A hearing has been set for final approval of an $18 million class action settlement to compensate owners of Flushmate toilets containing a flaw that has caused more than 300 of the devices to explode.
The Aug. 25 hearing in U.S. District Court for the Central District of California will bring hundreds of thousands of potential class members closer to receiving at least $50 each to make up for the trouble their toilets caused them.
Since the Consumer Product Safety Commission declared the toilets defective in 2012, more than 2.4 million Series 503 Flushmate III Pressure-Assist Flushing Systems have been recalled. That year, the commission said it had received 304 reports of toilet-tank explosions and 14 reports of impact or laceration injuries.
The flawed mechanism involves a sealed plastic vessel that sits inside the toilet tank. Unlike ordinary commodes, which use gravity to flush the water out, the Flushmate system compresses and pressurizes air inside the vessel which, when the toilet is flushed, releases the air, which then forces water into the bowl, which then “pushes” the waste out. The system was touted as a water saver that was more effective than traditional johns, and was sold as a “premium” product that added about $100 to the cost of toilet, according to the complaint in United Desert Charities v. Sloan Valve Co.
The problem was, according to the complaint, that the pressure in the vessels proved too strong for seams which, when they burst, propelled the forced air at a velocity so strong it could lift the lid off the toilets’ tanks, shattering them and often causing collateral bathroom damage.
Sloan Valve Co., the parent company of Flushmate products, offered a repair kit to toilet owners who wanted to preclude such an explosion, but refused to pay the cost of installation, according to the complaint.
That didn’t sit well with United Desert Charities, a Palmdale, Calif., nonprofit that owned seven toilets with the Flushmate pressure system.
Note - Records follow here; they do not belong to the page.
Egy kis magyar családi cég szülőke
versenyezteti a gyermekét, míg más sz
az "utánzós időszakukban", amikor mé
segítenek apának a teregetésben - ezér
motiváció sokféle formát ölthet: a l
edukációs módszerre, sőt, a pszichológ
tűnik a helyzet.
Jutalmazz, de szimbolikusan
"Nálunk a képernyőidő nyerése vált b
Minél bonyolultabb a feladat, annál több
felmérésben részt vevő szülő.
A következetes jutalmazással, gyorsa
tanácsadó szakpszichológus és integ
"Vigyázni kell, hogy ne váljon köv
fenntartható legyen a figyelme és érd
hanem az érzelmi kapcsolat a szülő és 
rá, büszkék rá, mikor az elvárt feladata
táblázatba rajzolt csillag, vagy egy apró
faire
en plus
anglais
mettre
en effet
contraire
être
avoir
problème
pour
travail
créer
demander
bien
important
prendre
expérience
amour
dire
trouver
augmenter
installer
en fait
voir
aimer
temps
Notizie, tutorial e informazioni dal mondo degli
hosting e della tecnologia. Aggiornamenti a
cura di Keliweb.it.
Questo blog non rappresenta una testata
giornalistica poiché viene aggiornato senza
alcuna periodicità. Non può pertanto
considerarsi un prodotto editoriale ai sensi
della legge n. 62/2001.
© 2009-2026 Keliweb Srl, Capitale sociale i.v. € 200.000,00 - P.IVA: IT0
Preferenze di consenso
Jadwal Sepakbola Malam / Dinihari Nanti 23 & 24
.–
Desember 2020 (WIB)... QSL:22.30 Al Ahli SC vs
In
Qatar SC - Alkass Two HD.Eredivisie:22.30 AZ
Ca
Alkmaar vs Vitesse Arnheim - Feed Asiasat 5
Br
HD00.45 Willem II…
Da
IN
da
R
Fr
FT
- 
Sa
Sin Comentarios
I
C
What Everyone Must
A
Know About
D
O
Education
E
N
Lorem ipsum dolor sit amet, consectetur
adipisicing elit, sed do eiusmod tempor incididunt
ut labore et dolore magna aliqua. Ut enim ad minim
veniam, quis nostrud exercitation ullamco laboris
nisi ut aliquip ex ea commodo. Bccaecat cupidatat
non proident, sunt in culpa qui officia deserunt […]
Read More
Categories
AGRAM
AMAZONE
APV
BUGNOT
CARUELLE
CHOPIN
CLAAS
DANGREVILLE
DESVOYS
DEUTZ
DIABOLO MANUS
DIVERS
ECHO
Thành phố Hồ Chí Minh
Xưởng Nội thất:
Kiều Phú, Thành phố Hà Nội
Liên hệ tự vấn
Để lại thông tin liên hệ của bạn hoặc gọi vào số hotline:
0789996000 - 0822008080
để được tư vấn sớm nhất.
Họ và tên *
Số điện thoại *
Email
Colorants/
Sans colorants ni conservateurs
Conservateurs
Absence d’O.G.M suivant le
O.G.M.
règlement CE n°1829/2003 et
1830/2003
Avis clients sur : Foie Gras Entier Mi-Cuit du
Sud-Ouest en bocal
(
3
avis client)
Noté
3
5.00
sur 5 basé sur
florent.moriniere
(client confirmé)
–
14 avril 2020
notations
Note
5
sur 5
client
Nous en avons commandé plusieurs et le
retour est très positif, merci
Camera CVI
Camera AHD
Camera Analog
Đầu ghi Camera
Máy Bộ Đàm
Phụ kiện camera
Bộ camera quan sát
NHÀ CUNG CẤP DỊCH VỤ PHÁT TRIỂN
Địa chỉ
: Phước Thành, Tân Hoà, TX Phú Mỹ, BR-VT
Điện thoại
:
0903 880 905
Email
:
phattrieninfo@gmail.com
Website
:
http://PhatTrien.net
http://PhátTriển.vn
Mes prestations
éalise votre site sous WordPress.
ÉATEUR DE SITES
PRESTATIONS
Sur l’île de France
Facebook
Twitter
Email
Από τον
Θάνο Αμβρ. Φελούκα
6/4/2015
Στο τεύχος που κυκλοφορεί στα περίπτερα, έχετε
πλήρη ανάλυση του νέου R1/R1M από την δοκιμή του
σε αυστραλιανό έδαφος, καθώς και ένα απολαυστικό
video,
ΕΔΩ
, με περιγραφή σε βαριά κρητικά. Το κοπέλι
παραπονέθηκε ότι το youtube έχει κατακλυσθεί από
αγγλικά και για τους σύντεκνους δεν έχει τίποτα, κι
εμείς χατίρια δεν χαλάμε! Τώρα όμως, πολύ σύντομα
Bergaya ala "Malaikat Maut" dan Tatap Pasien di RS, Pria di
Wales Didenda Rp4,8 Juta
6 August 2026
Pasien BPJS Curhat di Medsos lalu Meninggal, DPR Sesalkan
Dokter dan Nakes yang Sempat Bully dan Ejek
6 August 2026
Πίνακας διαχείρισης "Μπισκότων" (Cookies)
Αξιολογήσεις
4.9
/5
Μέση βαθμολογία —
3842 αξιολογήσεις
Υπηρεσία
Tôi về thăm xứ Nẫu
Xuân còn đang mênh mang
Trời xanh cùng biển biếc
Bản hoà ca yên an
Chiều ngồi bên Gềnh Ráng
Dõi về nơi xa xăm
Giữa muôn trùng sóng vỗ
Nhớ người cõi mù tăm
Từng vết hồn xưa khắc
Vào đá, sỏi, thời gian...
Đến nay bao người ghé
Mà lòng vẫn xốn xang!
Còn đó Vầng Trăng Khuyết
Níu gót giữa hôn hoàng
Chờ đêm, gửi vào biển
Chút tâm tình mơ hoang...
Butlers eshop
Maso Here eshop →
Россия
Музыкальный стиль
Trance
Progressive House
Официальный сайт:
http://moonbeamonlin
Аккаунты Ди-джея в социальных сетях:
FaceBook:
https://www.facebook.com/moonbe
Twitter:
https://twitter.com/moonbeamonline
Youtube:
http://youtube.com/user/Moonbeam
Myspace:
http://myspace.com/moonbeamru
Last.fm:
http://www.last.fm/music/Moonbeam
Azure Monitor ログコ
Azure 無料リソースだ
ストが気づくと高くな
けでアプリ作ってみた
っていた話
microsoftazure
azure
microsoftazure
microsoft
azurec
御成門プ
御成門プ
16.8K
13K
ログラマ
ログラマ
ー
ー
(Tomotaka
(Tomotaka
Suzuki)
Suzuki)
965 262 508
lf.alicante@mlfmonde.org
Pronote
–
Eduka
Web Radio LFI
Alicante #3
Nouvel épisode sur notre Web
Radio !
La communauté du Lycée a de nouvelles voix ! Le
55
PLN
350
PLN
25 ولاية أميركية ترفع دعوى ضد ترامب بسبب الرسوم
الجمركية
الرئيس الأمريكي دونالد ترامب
In 2012, the organization sued Sloan and toilet manufacturer American Standard Brands, alleging the repair kits don’t repair the flaw and cannot even be installed in many toilets. The complaint contended that the defendants failed to properly design and test the Flushmate system, and asked for actual and punitive damages, as well as restitution.
According to settlement documents filed on June 30, the defendants will pay for unreimbursed out-of-pocket repair and replacement costs as well as property damage.
Lead plaintiffs’ attorney is David Birka-White of Birka-White Law Offices.
Lisa Hoffman is a contributor to law.com.